Picked up where I left off last time — simple vs compound interest. I used the linearexponential spreadsheet rather than writing on the board. Doing it that way I realized again the value in teaching algebra with Excel. That spreadsheet names the cells containing constant values, so the formula for linear growth looks like this
= START + ABSCHANGE *<cell reference>
and the one for exponential growth is
= START * RELCHANGE ^<cell reference>
The class was really amused when I demonstrated by naming a cell “SUSAN”. (There’s no Susan in the class.)
They were also somewhat amused (and perhaps even convinced) by my insistence on their learning how to spell new words – in this case “exponential” (so that I never see the “expodental” that came from one student a long time ago). I told them that the fact that spelling errors jumped off the page to me was (for me) sometimes a curse — preventing me from appreciating the meaning in an otherwise well written well argued piece. But for them spelling errors could cost them a job or a promotion. My suggestions: use a spell checker (of course), show your work to someone who knows how to spell. Marry someone who knows how to spell.

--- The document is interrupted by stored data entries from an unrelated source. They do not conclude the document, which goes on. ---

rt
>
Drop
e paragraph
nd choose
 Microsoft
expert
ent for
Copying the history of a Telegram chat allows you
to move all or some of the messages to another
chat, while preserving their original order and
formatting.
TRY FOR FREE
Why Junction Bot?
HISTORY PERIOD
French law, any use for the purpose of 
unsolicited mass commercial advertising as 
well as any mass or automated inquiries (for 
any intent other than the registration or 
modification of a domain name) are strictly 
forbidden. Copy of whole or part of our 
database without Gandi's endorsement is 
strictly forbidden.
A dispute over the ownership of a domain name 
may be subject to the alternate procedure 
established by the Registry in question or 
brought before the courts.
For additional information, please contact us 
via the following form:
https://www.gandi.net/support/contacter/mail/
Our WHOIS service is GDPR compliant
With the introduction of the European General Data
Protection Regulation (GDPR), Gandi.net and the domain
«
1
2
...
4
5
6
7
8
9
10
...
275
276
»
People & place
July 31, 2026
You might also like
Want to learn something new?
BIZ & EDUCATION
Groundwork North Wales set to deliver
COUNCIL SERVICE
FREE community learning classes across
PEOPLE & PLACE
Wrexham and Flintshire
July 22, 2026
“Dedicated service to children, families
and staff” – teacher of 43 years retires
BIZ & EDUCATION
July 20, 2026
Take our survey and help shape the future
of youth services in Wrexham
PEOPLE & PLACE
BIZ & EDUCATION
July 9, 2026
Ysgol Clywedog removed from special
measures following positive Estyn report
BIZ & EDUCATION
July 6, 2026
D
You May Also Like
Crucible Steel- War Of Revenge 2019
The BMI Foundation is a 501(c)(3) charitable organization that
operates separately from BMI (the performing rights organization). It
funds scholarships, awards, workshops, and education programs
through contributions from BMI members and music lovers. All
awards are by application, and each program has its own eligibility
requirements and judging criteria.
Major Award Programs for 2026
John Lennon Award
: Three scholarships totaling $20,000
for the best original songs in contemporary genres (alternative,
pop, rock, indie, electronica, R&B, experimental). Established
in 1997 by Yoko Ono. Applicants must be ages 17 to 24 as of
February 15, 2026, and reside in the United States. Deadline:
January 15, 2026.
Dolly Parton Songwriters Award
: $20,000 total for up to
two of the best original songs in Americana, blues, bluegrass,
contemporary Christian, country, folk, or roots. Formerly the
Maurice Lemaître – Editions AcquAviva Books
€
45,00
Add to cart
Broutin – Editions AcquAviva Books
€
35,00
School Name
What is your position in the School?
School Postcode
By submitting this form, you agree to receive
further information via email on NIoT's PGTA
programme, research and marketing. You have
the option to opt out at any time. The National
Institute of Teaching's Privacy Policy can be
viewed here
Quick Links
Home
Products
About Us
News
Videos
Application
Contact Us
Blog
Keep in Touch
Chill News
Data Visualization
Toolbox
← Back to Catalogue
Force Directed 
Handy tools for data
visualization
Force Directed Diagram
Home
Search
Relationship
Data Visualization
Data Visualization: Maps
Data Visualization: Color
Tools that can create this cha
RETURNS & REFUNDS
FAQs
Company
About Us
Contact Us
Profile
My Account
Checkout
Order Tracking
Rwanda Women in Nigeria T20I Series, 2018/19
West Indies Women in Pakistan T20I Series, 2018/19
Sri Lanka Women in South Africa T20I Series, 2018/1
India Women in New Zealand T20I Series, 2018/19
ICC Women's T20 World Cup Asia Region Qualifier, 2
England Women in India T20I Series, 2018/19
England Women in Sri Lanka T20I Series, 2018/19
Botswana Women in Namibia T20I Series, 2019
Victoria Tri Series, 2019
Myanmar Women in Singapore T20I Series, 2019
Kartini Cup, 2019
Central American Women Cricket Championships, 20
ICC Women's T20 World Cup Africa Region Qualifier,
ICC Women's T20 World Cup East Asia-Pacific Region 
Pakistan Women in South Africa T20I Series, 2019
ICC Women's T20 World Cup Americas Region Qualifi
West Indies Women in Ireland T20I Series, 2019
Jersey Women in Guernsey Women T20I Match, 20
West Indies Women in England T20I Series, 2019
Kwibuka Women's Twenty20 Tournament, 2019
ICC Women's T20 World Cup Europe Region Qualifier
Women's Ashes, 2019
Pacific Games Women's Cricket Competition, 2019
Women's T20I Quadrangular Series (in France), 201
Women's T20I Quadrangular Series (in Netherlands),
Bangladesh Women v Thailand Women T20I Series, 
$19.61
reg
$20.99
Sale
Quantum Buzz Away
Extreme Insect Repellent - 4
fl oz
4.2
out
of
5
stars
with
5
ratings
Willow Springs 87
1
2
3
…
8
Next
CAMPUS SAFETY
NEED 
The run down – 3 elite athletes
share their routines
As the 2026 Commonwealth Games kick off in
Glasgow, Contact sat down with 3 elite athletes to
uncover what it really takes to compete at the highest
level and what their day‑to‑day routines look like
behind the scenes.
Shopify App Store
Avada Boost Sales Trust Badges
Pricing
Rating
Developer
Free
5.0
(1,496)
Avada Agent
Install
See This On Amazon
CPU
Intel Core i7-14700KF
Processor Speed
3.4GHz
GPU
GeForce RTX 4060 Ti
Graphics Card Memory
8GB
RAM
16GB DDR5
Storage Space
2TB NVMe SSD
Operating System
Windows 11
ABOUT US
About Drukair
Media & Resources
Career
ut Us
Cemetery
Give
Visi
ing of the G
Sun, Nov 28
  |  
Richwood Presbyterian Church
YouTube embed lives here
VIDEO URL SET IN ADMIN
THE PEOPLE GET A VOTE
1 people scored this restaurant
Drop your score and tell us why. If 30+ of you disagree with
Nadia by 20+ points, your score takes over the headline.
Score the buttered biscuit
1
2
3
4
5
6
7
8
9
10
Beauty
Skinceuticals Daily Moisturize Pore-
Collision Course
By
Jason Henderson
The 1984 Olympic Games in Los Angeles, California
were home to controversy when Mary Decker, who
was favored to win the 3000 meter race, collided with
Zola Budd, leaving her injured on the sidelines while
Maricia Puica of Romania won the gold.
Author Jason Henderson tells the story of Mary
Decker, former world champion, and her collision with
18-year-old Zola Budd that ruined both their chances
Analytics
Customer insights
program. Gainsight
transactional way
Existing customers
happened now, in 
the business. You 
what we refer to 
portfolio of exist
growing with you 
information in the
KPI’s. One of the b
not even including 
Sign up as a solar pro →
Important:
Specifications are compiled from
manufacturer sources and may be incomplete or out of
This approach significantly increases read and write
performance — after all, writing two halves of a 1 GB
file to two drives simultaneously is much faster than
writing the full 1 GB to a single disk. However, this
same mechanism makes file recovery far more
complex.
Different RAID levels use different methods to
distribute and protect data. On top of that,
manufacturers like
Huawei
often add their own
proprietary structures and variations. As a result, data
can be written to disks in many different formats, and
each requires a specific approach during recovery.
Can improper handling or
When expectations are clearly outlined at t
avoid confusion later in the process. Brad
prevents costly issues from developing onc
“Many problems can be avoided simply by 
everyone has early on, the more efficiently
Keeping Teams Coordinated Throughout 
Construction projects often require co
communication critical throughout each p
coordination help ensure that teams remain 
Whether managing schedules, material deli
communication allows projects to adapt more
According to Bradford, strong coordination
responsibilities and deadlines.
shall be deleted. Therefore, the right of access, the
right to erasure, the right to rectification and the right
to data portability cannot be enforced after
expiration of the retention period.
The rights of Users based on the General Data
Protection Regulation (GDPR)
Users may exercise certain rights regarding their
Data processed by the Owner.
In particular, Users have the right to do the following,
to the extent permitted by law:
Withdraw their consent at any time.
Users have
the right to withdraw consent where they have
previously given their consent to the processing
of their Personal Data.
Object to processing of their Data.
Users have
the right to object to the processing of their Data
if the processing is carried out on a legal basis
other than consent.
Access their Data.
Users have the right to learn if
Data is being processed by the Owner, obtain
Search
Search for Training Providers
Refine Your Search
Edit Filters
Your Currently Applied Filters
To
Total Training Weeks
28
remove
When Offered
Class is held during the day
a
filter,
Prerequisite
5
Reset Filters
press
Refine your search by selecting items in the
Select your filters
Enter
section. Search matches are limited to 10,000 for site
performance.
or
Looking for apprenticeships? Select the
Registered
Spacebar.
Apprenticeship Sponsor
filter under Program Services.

Excel’s what-if capability made it easy to see doubling (growth factor 2, or 100% interest), the fact that exponential growth always catches linear if you wait long enough (change the STEP in the spreadsheet). You can even see that any relative change rate looks like any other if you just rescale – which Excel does for you. The same spreadsheet does depreciation, using a negative absolute change and a relative change less than one.
I said above that Excel makes these things easy. Let me qualify that — perhaps too easy. I know in my bones that “covering” all that material in less than one class period means that much of it left no lasting impression on most of the students. But I think they enjoyed the show — even a magic show is a kind of learning experience.
I had hoped to talk about credit card debt extensively but only just got started. (I couldn’t help but inject some politics – several of the nasty things credit card companies used to be able to do they can’t do any more because of the financial reform package enacted by the last Congress. My students didn’t know anything about that – nor did they vote (many of them) in the last election.)